_TASK BRIEF_.
Look for the word "Doğumsal" in the entries below, then copy every line that has it.

Items listed in a dataset
[Start of Attachment]
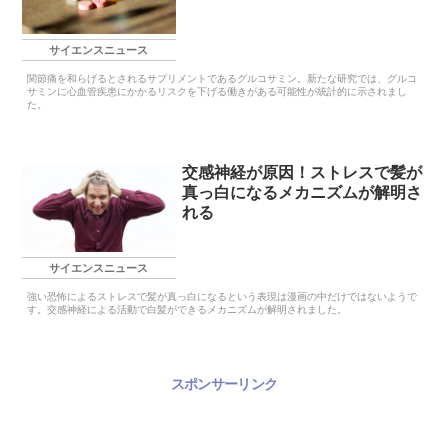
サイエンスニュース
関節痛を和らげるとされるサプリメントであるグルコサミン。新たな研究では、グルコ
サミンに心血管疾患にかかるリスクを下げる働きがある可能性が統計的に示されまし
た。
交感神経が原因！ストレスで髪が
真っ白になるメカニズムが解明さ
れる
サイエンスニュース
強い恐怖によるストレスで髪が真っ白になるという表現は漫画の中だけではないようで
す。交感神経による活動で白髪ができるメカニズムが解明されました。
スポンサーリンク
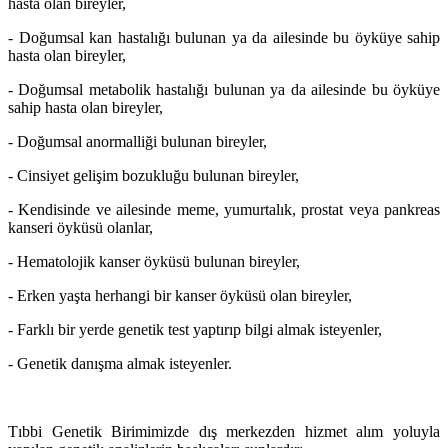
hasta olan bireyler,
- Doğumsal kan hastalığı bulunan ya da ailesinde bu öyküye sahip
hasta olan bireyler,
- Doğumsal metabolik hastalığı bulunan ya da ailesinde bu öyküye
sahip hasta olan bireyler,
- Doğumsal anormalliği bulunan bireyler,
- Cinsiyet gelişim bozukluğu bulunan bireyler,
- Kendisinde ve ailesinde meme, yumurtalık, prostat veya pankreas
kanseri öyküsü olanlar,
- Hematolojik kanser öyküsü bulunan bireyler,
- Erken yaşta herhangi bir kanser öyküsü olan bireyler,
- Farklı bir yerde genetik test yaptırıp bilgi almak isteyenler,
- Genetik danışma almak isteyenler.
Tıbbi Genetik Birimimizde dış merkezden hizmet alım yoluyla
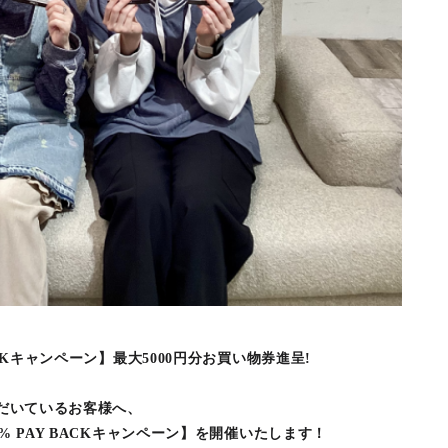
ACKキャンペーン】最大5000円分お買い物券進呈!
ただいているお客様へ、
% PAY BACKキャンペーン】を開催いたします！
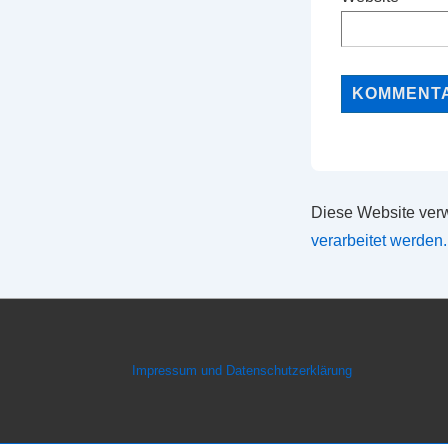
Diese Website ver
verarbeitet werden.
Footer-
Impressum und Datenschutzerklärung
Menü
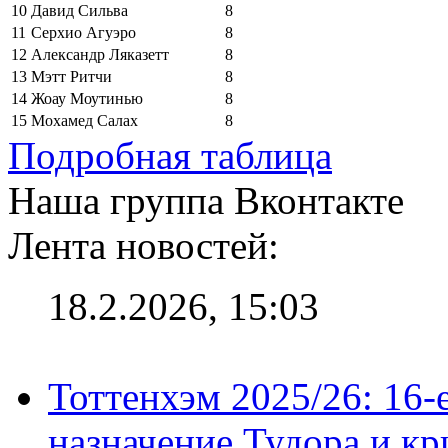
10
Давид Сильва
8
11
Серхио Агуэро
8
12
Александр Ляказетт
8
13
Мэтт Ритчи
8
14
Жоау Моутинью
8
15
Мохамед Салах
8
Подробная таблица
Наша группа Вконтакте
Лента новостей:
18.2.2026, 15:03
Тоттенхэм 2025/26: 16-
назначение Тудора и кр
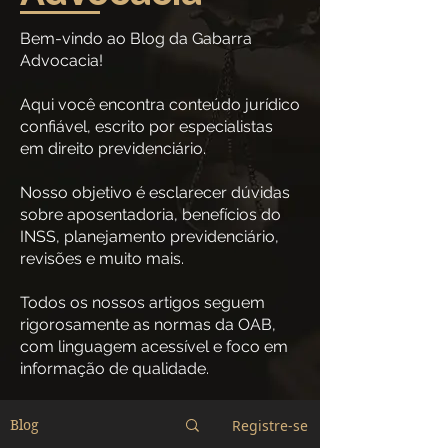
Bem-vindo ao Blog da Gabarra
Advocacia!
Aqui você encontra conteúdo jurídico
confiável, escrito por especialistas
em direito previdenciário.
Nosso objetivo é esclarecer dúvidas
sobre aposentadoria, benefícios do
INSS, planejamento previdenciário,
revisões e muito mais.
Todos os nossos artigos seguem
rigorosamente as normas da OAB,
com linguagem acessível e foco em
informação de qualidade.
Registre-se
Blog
[End of Attachment]
[Start of Attachment]
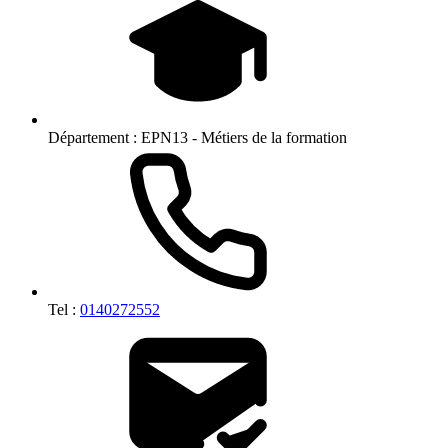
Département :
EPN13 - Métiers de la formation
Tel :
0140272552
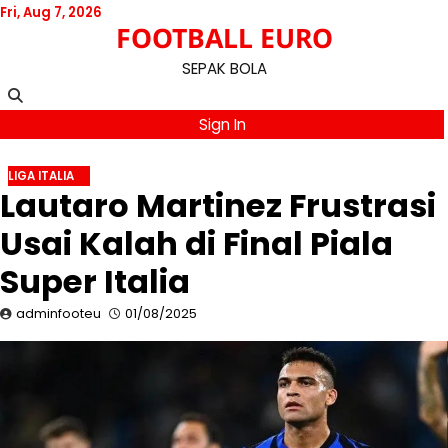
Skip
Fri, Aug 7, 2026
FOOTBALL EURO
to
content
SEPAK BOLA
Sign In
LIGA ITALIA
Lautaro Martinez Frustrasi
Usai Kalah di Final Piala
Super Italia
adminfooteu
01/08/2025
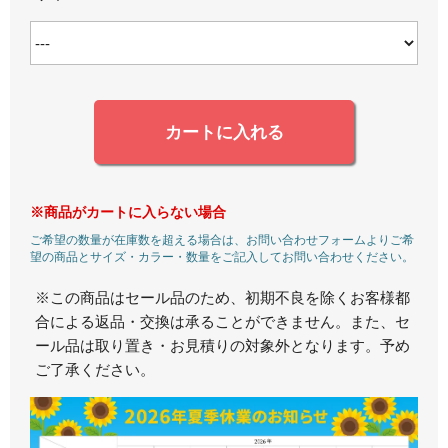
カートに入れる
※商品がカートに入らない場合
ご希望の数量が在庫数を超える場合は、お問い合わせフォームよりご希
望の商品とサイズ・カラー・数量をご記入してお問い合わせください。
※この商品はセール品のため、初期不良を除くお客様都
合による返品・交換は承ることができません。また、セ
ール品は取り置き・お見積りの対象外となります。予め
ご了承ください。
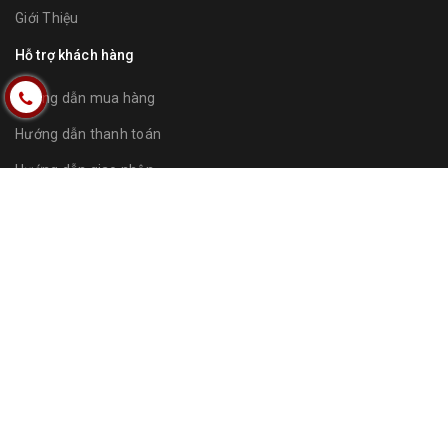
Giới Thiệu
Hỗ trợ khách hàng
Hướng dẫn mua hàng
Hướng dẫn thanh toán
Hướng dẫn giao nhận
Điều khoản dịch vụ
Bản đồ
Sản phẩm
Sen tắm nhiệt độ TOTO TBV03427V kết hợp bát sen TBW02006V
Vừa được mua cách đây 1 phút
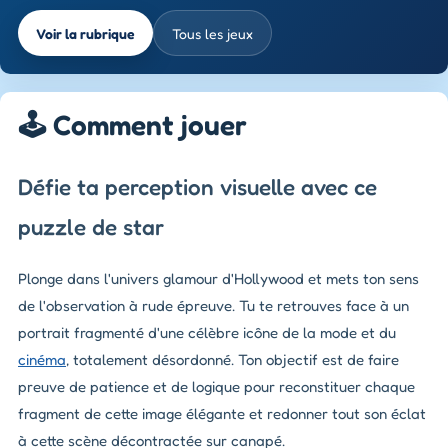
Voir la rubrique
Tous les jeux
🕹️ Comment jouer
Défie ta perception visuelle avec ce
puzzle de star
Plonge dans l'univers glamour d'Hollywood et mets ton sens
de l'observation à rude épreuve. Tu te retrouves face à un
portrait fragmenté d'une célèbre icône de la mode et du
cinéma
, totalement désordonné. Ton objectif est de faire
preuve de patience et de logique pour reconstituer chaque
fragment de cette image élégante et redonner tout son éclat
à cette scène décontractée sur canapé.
[End of Attachment]
_WRITTEN RESPONSE_.
- Doğumsal kan hastalığı bulunan ya da ailesinde bu öyküye sahip
- Doğumsal metabolik hastalığı bulunan ya da ailesinde bu öyküye
- Doğumsal anormalliği bulunan bireyler,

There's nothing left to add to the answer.